男女共同参画推進のための学び・キャリア形成に関する有識者会議(第3回)議事要旨

1.日時

平成30年1月31日(水曜日)10時00分~12時00分

2.場所

文部科学省生涯学習政策局会議室

3.議題

(1) 学びを通じた女性の社会参画について 
(2) その他

4.出席者

委員
大槻座長、小山内委員、櫻田委員、竹原委員

文部科学省
中野男女共同参画学習課長、宗近女性政策調整官、岡田専門官ほか

5.議事要旨

(1) 学びを通じた女性の社会参画について、事務局から資料1、参考資料に基づき説明の後、委員による意見交換が行われた。委員からの主な意見は以下のとおり。
各段階における方策
<学びの場への誘導>
○学びの場への誘導の対象が、社会参画へつながっていくために何かしたいが何をすればいいのかわからないといった層と、社会参画について関心が低い層へのアプローチが混在しているため、分けて考えるべき。前者は男女センターなどに行っている可能性があるが、後者はそのような場に行かないので、住民窓口からのアプローチが効果的である。
○学びの場への入り口としてネットを活用した情報提供が効果的ではないか。例えば、住民窓口で配布するリーフレットなどにQRコードをつけて、気軽にアクセスして気づきを与えるようなことが考えられる。

▸ **提供情報**:
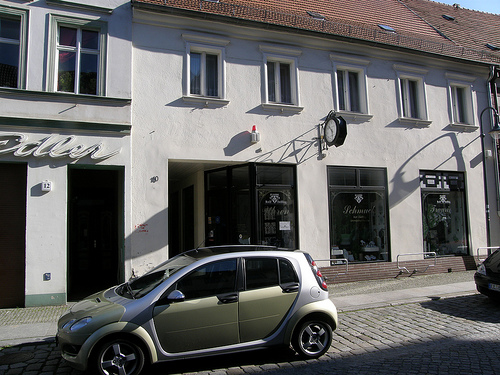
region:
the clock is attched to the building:
[285, 99, 374, 189]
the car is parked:
[63, 240, 337, 372]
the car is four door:
[102, 213, 358, 368]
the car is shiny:
[133, 248, 365, 365]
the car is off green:
[52, 241, 324, 372]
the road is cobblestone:
[380, 313, 453, 373]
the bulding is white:
[139, 94, 177, 129]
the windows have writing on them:
[343, 191, 407, 268]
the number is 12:
[32, 180, 62, 202]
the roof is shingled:
[410, 23, 454, 35]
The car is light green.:
[40, 232, 343, 366]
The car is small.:
[42, 237, 366, 374]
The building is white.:
[135, 7, 497, 247]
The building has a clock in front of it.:
[299, 104, 359, 161]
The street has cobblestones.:
[334, 288, 494, 367]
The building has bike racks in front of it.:
[318, 250, 498, 301]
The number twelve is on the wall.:
[26, 168, 63, 203]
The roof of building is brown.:
[145, 2, 496, 48]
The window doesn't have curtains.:
[40, 8, 123, 102]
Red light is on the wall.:
[237, 118, 274, 150]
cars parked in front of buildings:
[0, 0, 496, 365]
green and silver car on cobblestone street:
[6, 246, 496, 366]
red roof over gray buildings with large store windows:
[135, 5, 490, 290]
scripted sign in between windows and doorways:
[0, 2, 125, 302]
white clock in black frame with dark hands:
[310, 106, 345, 156]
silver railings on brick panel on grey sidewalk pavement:
[315, 245, 485, 306]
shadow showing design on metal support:
[250, 120, 325, 165]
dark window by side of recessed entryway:
[166, 161, 293, 252]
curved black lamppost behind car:
[470, 100, 495, 305]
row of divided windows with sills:
[181, 32, 474, 130]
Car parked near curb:
[49, 246, 339, 367]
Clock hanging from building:
[302, 106, 352, 161]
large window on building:
[407, 160, 474, 267]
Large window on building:
[323, 161, 395, 266]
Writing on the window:
[340, 194, 372, 224]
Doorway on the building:
[195, 159, 275, 269]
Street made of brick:
[2, 292, 499, 371]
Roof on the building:
[131, 1, 498, 66]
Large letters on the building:
[0, 129, 118, 174]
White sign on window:
[273, 214, 298, 234]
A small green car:
[68, 260, 342, 358]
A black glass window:
[244, 164, 296, 245]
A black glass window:
[324, 164, 389, 274]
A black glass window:
[427, 174, 471, 248]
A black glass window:
[177, 43, 222, 93]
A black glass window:
[255, 48, 300, 118]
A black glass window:
[41, 15, 112, 85]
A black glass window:
[0, 3, 21, 100]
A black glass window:
[330, 63, 374, 117]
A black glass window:
[391, 58, 429, 125]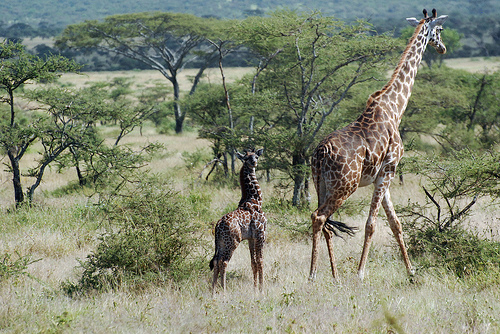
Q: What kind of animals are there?
A: Giraffes.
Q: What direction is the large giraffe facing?
A: Right.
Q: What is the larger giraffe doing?
A: Walking.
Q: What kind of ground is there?
A: Grass.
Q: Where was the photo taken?
A: In a field.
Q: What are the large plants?
A: Trees.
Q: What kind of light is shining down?
A: Sunlight.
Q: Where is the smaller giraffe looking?
A: At the camera.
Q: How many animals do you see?
A: Two.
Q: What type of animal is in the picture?
A: A giraffe.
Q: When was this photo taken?
A: Looks like in the day.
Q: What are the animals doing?
A: Walking around.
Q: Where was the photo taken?
A: In a field.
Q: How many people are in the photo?
A: There aren't any.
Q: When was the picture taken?
A: During the day.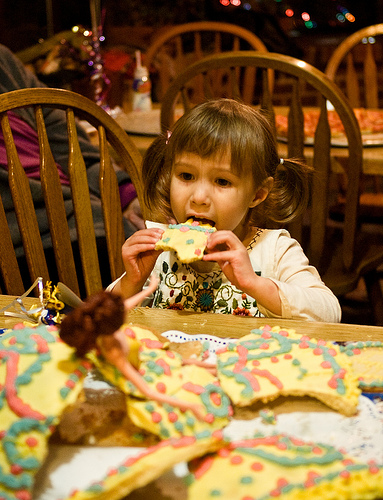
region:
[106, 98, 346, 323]
A little girl eating a cookie.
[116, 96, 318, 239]
A little girl with pigtails.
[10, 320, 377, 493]
A bunch of cookies with red and blue icing.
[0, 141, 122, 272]
A chair with wooden slats.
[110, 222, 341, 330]
A white shirt with decorations.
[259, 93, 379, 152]
A pizza on a platter.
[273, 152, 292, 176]
A white ponytail holder.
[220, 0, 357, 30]
Bright lights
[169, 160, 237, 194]
Two dark eyes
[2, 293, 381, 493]
A wooden table with a bunch of cookies.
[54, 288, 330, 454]
barbie doll with cookie dress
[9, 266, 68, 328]
a knot of ribbons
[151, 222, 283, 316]
a cream crewel worked vest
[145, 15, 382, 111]
rounded top slatted chairs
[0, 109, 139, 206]
a raspberry top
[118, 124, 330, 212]
hair in pig tails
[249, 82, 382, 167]
pizza on next table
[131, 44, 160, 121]
can of soda with a straw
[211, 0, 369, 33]
red lights shine in background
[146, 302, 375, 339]
light wood topped table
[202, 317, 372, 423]
Christmas cookies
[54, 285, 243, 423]
Barbie doll sitting in the cookies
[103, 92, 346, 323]
Little girl eating Christmas cookie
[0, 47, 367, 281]
Brown wooden chairs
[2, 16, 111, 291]
person sitting behind the little girl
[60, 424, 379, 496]
bell shaped cookies with red and green decorations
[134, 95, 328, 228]
little girl with piggy tails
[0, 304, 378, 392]
wooden table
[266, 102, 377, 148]
pizza sitting on a table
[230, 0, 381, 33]
red, blue, and green lights in the background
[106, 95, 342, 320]
the little girl sitting with food to her mouth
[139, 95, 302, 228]
the brown hair on the little girl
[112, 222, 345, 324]
the white top on the girl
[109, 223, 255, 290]
the two hands on the little girl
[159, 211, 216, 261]
the food going into the little girl's mouth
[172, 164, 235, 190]
the little girl's eyes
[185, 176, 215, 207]
the little girl's nose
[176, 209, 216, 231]
the little girl's mouth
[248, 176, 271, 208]
the left ear of the little girl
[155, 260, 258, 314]
the design on the front of the girl's shirt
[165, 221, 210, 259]
girl is eating a cookie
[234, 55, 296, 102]
a brown chair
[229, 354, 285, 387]
decoration on the cookie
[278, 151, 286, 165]
white hair ties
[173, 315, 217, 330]
crumbs on the table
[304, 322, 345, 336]
the table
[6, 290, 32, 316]
ribbon on the table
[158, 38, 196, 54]
a table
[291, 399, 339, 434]
a white cloth on the table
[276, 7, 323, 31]
lights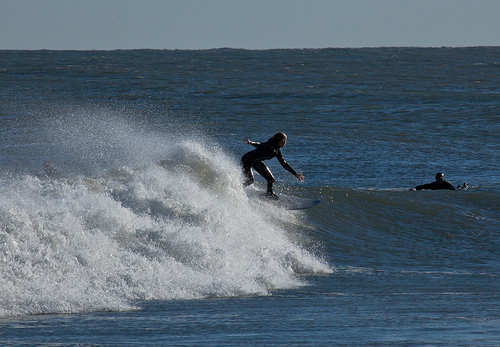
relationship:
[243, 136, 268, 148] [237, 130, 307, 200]
right arm of person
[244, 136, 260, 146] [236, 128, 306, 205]
left arm of person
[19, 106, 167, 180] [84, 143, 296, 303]
spray from wave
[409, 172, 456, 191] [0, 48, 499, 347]
man in water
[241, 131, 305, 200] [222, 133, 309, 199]
person wearing wetsuit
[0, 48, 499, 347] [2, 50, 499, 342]
water in sea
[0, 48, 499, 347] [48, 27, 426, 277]
water in sea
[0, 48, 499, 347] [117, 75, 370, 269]
water in sea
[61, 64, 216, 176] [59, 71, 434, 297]
water in sea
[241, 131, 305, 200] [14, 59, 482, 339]
person surfing in water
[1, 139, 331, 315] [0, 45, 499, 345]
white wave in ocean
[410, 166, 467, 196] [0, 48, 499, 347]
man in water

▸ **課題の目的**: 議事要旨の「(1) 学びを通じた女性の社会参画について、事務局から資」から「えるようなことが考えられる。」まで(両端を含む)を、「リーフレット」を「チラシ」に差し替えて書き直してください。

▸ **課題への回答**:
(1) 学びを通じた女性の社会参画について、事務局から資料1、参考資料に基づき説明の後、委員による意見交換が行われた。委員からの主な意見は以下のとおり。
各段階における方策
<学びの場への誘導>
○学びの場への誘導の対象が、社会参画へつながっていくために何かしたいが何をすればいいのかわからないといった層と、社会参画について関心が低い層へのアプローチが混在しているため、分けて考えるべき。前者は男女センターなどに行っている可能性があるが、後者はそのような場に行かないので、住民窓口からのアプローチが効果的である。
○学びの場への入り口としてネットを活用した情報提供が効果的ではないか。例えば、住民窓口で配布するチラシなどにQRコードをつけて、気軽にアクセスして気づきを与えるようなことが考えられる。